PROBLEM TO SOLVE: Could the lines from the start of the data through the line with "- Battlefield" be set down exactly, with no pictures among them?

(Collected data)
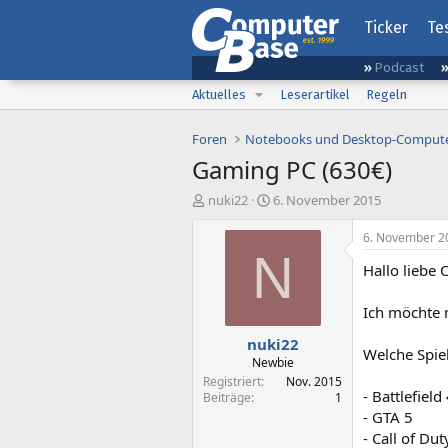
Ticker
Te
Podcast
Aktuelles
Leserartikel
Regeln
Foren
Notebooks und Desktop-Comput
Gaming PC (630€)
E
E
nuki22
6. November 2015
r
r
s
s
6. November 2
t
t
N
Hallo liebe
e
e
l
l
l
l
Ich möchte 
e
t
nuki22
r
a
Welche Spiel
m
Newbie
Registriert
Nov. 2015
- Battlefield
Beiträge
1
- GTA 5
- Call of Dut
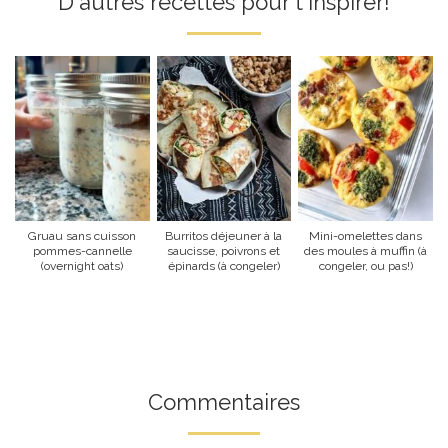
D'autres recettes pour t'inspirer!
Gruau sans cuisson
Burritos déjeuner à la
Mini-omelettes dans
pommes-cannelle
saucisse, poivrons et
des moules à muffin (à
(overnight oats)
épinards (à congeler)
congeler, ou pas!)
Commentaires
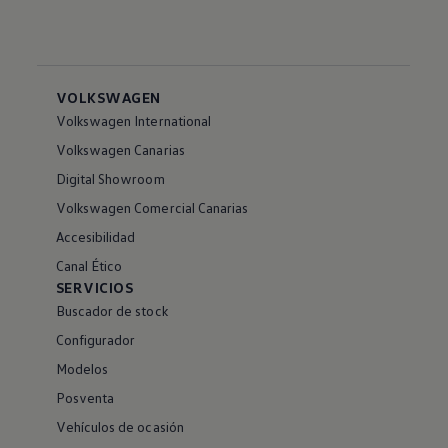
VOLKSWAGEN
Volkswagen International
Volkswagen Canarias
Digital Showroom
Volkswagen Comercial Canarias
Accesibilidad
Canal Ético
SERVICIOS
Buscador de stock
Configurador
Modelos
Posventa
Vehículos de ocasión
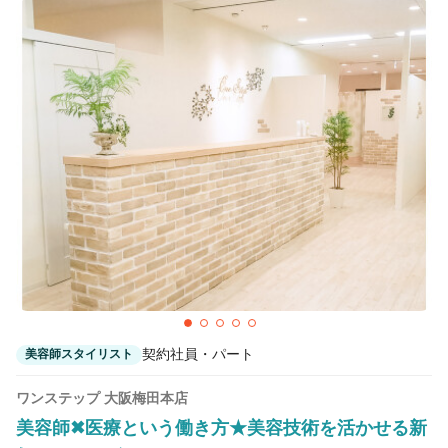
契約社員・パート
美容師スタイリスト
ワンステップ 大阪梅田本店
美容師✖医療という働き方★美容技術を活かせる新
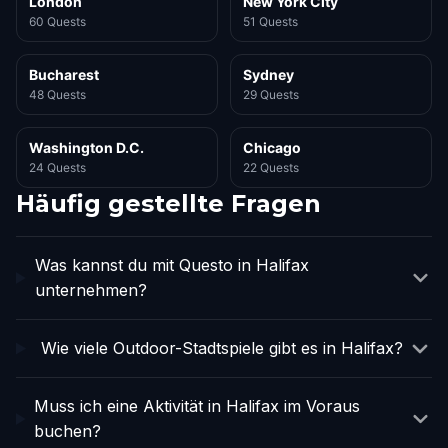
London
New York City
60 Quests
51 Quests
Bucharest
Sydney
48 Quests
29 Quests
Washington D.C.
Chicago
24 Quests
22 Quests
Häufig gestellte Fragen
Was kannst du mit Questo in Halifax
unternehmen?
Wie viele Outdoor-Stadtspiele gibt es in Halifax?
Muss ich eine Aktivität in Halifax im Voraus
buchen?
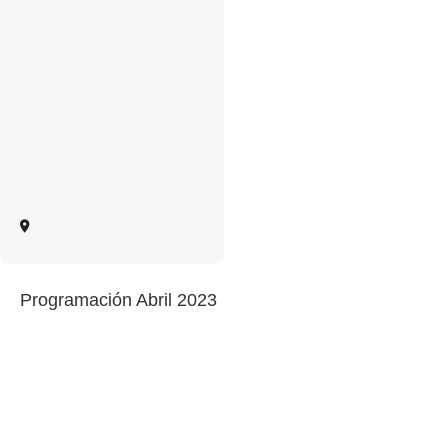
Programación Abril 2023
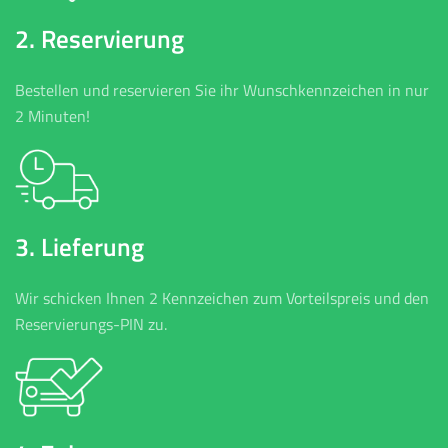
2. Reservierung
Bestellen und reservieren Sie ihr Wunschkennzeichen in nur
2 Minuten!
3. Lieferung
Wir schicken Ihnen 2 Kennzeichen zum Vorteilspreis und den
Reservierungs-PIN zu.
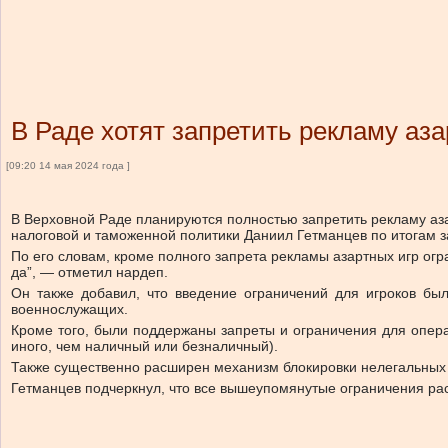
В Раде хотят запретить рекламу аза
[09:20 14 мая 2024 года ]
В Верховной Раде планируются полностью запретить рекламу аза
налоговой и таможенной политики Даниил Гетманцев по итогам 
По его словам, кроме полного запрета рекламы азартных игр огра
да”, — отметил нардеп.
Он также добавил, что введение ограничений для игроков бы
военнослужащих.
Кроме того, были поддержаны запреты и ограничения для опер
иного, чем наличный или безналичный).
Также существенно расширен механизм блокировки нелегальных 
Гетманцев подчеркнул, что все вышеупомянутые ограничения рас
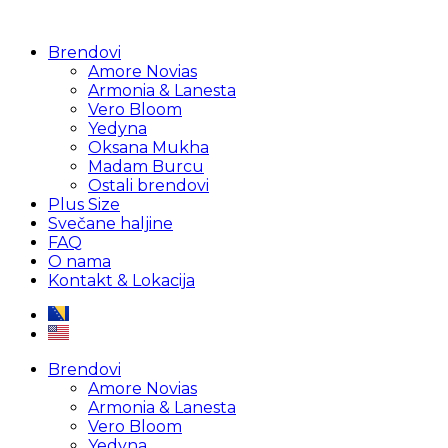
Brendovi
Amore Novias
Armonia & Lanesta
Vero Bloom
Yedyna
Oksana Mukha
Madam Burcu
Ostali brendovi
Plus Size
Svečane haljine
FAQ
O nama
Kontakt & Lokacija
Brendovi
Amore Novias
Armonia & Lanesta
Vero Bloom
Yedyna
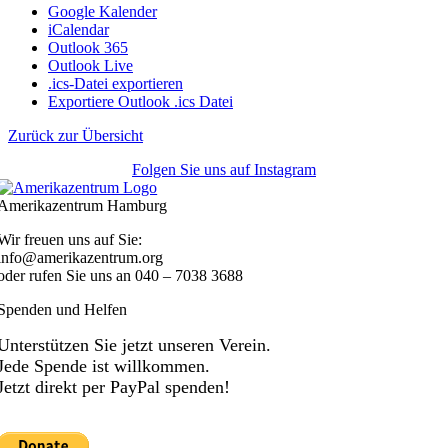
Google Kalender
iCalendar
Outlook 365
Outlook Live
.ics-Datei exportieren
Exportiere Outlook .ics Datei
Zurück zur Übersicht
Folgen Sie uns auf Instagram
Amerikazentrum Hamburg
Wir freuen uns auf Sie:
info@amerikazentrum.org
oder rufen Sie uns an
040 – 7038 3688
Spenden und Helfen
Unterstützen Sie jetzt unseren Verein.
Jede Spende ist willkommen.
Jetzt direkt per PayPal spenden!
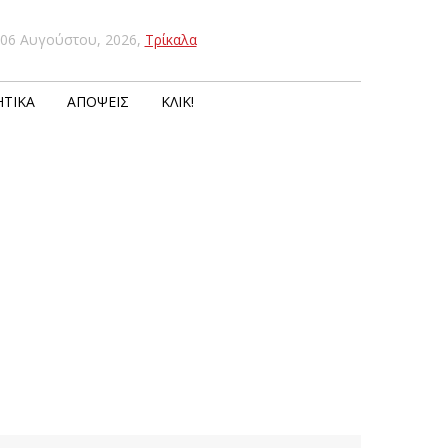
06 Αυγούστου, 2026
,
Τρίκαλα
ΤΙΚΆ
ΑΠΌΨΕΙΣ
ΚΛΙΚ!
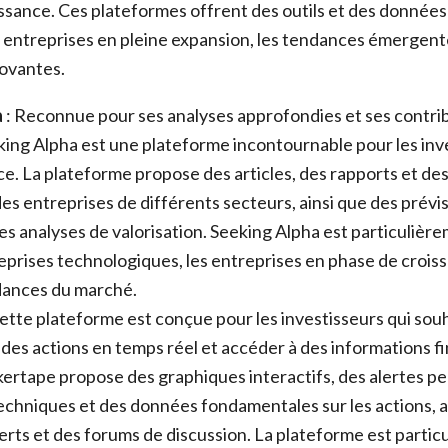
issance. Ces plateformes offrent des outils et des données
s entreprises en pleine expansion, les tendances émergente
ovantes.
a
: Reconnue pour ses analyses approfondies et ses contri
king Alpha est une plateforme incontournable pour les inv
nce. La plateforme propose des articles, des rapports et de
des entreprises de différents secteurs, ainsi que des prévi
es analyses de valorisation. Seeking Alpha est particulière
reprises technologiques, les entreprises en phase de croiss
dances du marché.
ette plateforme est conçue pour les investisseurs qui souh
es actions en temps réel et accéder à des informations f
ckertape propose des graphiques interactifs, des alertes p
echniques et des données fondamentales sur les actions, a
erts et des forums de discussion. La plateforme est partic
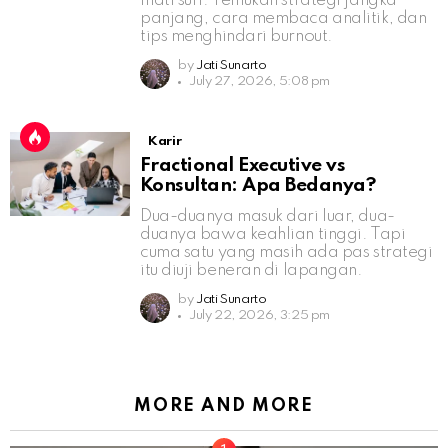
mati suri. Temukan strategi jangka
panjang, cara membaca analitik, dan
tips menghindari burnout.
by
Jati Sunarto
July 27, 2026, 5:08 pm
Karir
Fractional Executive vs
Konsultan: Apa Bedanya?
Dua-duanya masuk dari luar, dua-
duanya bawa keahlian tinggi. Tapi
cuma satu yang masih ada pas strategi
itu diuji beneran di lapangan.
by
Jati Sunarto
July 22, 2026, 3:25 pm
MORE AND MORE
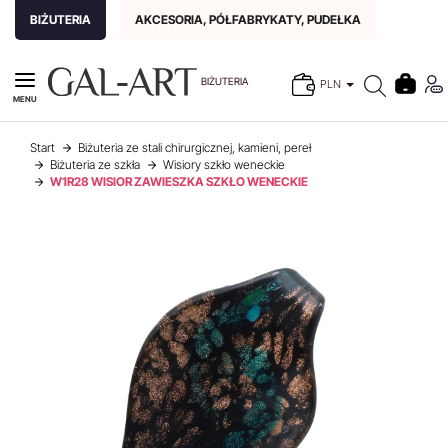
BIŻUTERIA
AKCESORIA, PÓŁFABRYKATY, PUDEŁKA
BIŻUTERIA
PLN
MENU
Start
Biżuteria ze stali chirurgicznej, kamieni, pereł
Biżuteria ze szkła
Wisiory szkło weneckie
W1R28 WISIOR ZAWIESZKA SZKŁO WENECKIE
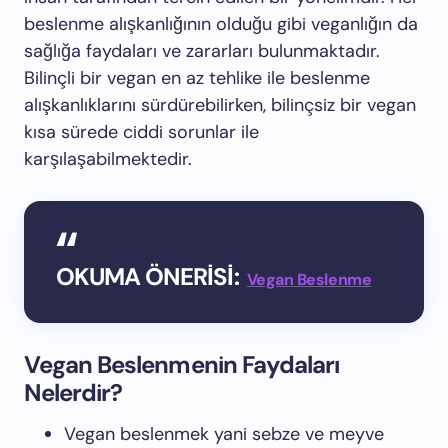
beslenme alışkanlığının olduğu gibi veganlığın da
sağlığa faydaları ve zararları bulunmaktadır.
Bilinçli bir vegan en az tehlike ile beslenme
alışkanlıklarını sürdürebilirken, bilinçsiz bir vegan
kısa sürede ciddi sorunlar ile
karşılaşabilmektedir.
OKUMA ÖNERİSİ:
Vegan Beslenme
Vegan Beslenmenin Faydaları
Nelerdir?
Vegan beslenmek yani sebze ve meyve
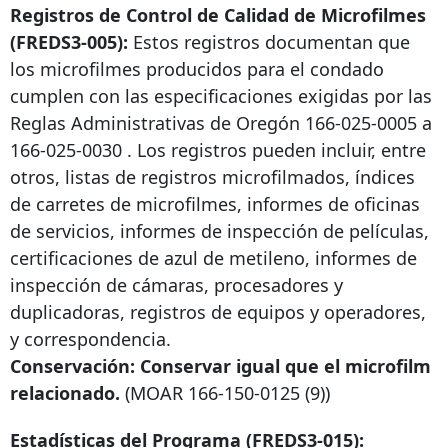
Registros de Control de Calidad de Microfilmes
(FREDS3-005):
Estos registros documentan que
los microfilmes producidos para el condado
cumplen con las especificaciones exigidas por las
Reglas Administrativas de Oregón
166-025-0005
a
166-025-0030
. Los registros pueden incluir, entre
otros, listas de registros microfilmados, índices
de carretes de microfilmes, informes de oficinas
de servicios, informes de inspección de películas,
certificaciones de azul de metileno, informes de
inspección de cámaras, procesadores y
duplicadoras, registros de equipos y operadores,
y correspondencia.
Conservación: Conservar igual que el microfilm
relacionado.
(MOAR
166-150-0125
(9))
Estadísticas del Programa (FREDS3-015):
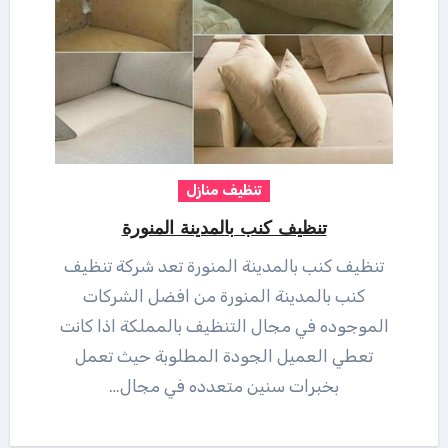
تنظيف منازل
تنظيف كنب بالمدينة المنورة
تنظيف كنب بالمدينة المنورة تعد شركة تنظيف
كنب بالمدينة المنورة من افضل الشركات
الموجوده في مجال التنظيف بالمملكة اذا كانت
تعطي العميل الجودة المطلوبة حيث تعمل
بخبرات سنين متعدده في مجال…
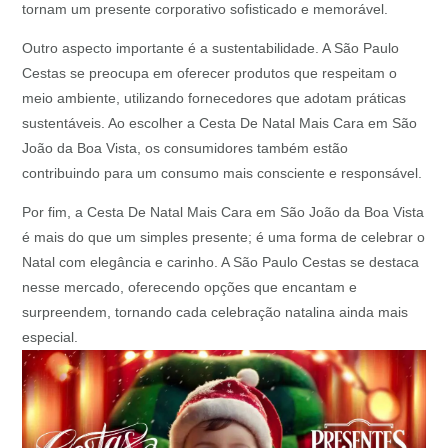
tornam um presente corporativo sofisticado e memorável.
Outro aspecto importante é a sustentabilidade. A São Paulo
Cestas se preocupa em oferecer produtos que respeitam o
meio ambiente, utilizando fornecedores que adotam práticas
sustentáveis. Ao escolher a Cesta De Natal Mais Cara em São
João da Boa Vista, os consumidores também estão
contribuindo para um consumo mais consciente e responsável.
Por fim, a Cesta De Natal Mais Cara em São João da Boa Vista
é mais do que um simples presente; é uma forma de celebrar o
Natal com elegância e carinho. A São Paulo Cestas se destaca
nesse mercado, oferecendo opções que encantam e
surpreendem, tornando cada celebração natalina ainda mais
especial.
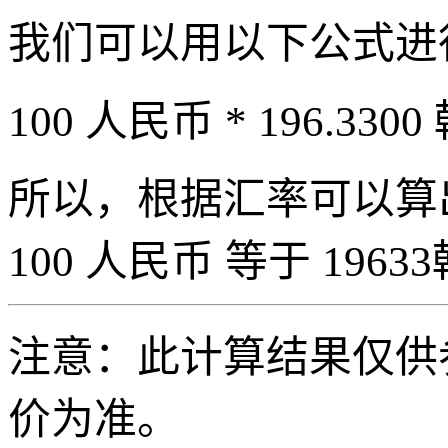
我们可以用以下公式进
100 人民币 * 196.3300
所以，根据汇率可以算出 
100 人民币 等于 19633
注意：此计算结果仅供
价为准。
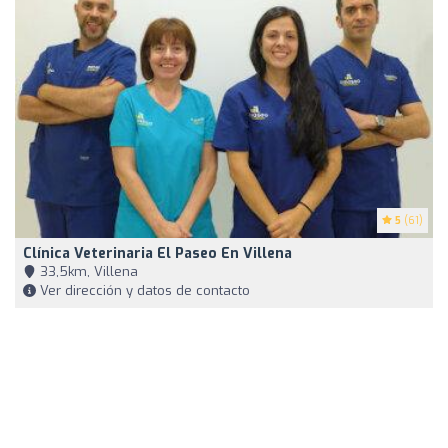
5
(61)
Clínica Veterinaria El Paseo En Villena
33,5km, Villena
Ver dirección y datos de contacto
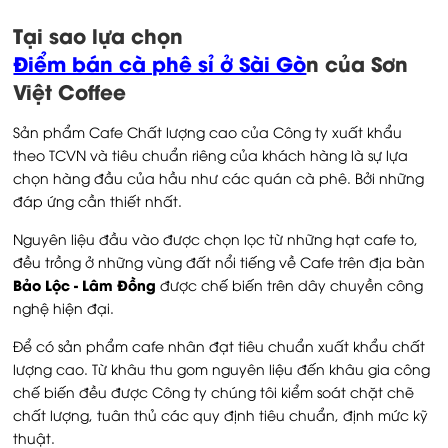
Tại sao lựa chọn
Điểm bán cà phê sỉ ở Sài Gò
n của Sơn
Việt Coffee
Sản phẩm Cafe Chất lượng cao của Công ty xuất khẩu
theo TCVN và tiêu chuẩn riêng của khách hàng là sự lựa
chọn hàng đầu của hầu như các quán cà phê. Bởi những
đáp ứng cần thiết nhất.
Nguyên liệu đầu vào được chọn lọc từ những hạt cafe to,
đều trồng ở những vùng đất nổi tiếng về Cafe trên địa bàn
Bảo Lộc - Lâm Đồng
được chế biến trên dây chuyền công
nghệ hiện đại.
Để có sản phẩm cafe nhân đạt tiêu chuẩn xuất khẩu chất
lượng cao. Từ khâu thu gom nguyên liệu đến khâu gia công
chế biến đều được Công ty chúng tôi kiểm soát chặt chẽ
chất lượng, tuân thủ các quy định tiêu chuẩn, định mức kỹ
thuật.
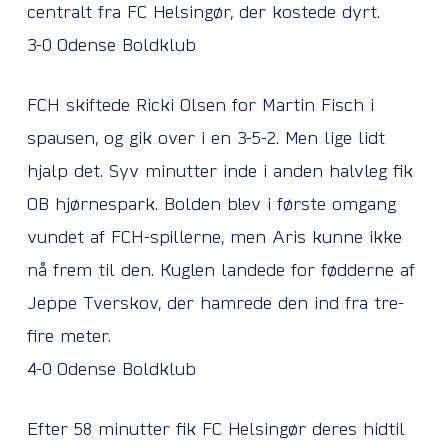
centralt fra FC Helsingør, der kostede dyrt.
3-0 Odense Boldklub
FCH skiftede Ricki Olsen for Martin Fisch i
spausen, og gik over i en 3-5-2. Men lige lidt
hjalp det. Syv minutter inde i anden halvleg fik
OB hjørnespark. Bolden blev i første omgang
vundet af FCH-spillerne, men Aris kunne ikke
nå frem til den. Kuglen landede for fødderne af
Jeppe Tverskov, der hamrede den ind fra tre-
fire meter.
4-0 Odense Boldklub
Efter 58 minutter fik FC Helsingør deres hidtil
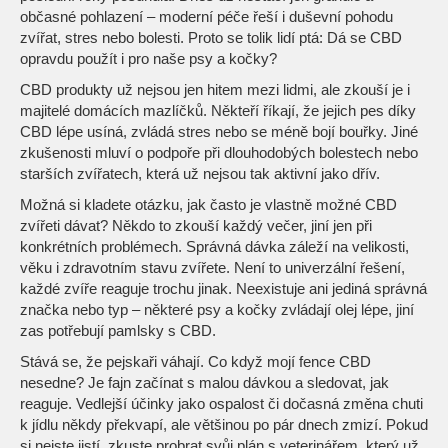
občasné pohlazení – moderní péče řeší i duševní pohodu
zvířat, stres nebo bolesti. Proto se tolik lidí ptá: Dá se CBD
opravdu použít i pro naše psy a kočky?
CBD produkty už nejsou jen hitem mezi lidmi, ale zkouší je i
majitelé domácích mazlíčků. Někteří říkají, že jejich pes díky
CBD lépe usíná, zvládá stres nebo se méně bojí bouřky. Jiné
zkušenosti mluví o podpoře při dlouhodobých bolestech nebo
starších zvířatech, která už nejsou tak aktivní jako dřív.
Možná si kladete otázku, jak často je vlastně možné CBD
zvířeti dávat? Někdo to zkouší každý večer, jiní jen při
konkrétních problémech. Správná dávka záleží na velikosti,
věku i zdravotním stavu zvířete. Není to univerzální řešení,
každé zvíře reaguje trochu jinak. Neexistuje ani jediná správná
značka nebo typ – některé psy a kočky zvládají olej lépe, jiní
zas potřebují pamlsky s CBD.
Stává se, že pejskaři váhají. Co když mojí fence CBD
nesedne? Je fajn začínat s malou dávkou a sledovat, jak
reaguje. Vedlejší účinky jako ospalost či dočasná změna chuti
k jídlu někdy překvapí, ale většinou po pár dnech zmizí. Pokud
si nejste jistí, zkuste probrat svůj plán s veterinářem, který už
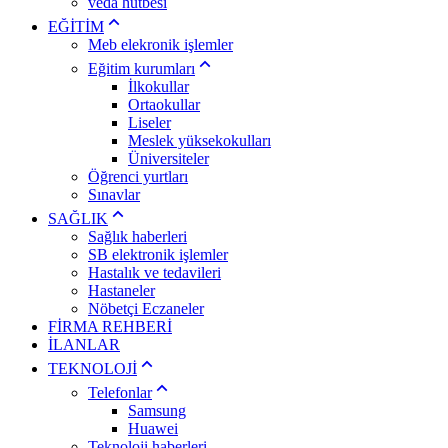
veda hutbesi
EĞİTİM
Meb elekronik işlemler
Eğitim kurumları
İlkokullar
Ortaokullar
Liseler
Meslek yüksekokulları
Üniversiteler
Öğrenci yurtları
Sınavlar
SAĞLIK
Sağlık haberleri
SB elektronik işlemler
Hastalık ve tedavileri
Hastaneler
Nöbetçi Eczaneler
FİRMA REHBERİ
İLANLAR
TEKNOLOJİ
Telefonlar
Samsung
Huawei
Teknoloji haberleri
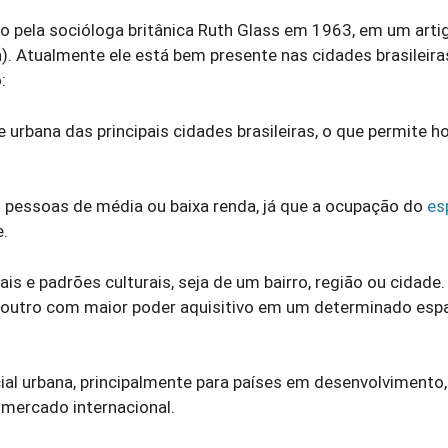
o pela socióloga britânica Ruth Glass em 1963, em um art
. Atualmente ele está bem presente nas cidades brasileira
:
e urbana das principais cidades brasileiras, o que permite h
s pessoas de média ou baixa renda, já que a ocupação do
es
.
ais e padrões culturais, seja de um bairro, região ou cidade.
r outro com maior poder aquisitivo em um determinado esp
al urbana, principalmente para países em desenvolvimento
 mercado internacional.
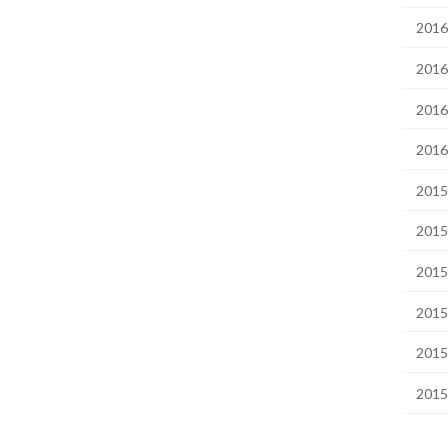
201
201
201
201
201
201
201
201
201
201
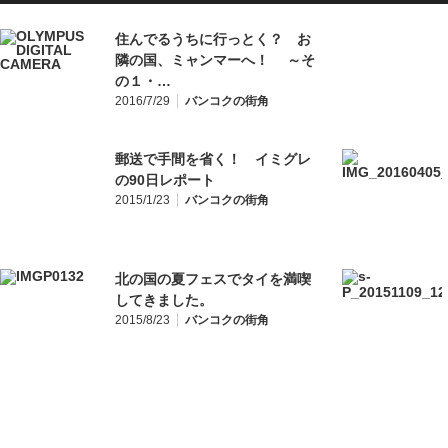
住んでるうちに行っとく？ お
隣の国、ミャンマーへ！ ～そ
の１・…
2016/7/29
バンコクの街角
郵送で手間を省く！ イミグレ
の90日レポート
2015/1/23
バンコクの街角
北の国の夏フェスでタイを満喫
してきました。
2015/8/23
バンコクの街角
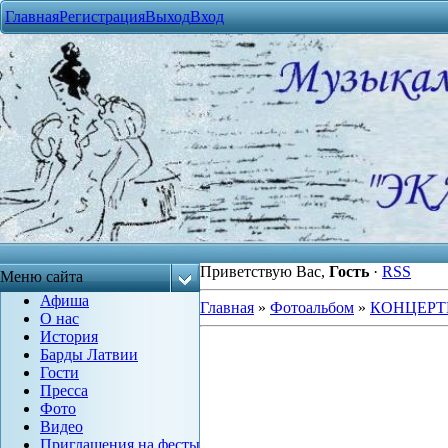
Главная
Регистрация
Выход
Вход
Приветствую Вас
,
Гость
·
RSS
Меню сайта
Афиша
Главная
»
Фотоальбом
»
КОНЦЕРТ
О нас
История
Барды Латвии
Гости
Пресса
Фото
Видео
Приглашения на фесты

ANSWER TO THIS PROBLEM:
Ticker
Te
Podcast
Aktuelles
Leserartikel
Regeln
Foren
Notebooks und Desktop-Comput
Gaming PC (630€)
E
E
nuki22
6. November 2015
r
r
s
s
6. November 2
t
t
N
Hallo liebe
e
e
l
l
l
l
Ich möchte 
e
t
nuki22
r
a
Welche Spiel
m
Newbie
Registriert
Nov. 2015
- Battlefield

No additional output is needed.